Questo studio sottolinea come ad oggi sia obbligatorio verificare attentamente la anamnesi dei nostri pazienti glaucomatosi: è certamente utile una valutazione medica generale. Solo in questo modo è possibile eseguire un follow-up personalizzato con una tempistica appropriata.
Il glaucoma è ancora oggi un “mistero” ma, proprio per questo, un argomento stimolante per la ricerca scientifica: solo in un contesto di ricerca clinica potremo chiarirlo e arrivare a sconfiggere la prima causa di cecità irreversibile del mondo.

FACCIAMO IL PUNTO

Fattori di rischio e glaucoma

  • Lo studio è stato condotto su 190 pazienti con 79 mesi di follow up.
  • Il principale fattore di rischio resta ad oggi la pressione intraoculare: ogni mmHg conta! In media, per ogni mmHg di aumento della IOP, si verificava un peggioramento della variabile perimetrica MD equivalente a -1.34 dB all’anno.
  • Il principale fattore di rischio resta ad oggi la pressione intraoculare: ogni mmHg conta! In media, per ogni mmHg di aumento della IOP, si verificava un peggioramento della variabile perimetrica MD equivalente a -1.34 dB all’anno.
  • Il sesso femminile pare essere maggiormente legato alla progressione, così come i disordini vascolari.
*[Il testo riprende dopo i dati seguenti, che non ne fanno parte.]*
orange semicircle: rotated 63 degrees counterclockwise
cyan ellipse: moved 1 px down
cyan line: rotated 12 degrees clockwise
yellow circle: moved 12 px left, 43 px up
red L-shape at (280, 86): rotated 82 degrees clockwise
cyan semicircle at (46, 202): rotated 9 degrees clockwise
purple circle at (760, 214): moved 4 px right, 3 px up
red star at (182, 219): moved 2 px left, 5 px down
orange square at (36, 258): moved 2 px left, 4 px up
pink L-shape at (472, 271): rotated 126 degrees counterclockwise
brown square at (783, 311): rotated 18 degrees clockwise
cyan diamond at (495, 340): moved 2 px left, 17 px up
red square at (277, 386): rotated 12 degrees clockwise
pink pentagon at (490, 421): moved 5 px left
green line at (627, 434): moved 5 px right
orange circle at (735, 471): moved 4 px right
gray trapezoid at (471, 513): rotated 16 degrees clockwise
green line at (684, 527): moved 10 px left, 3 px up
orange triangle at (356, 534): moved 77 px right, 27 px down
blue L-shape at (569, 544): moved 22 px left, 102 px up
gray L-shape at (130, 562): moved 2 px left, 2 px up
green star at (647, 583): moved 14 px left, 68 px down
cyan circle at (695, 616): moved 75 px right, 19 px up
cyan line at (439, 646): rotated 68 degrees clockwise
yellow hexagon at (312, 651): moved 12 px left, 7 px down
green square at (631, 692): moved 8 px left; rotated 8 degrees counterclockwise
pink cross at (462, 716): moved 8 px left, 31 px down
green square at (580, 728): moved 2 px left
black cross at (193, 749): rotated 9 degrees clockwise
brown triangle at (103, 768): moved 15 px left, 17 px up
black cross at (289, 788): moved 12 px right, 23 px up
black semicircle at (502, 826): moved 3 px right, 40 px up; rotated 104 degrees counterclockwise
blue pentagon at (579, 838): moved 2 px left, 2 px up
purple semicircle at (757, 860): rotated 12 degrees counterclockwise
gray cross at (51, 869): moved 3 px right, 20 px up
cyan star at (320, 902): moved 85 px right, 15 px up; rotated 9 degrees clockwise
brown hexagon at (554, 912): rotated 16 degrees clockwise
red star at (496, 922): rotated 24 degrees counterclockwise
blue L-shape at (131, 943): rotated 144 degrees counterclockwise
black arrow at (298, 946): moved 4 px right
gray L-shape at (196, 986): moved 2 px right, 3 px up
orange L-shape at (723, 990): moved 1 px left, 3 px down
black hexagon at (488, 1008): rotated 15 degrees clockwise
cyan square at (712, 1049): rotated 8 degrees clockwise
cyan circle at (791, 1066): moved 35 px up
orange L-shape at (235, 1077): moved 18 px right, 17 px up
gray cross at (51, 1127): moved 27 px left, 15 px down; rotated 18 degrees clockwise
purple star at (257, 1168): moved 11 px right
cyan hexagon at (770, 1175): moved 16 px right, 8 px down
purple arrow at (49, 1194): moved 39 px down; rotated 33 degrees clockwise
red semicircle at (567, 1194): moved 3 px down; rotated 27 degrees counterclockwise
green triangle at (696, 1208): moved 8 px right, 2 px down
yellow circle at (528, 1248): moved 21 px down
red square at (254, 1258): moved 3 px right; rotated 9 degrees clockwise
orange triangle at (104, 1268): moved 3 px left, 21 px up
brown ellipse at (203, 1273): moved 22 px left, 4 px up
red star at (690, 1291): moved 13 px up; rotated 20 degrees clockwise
Si può inoltre supporre che i cambiamenti ormonali tipici delle donne e legati all’età possano essere responsabili di questi dati (maggior rischio cardiovascolare e maggior rischio di progressione del danno glaucomatoso).
  • La pachimetria è da valutare sempre ma il suo ruolo è ridimensionato rispetto ai primi algoritmi di conversione tonometrica.
  • Sono ancora da chiarire i legami con le patologie tiroidee.
  • Sono necessari ed in corso ulteriori studi per capire il legame tra glaucoma e patologie neurodegenerative (e conseguentemente il ruolo della neuroprotezione).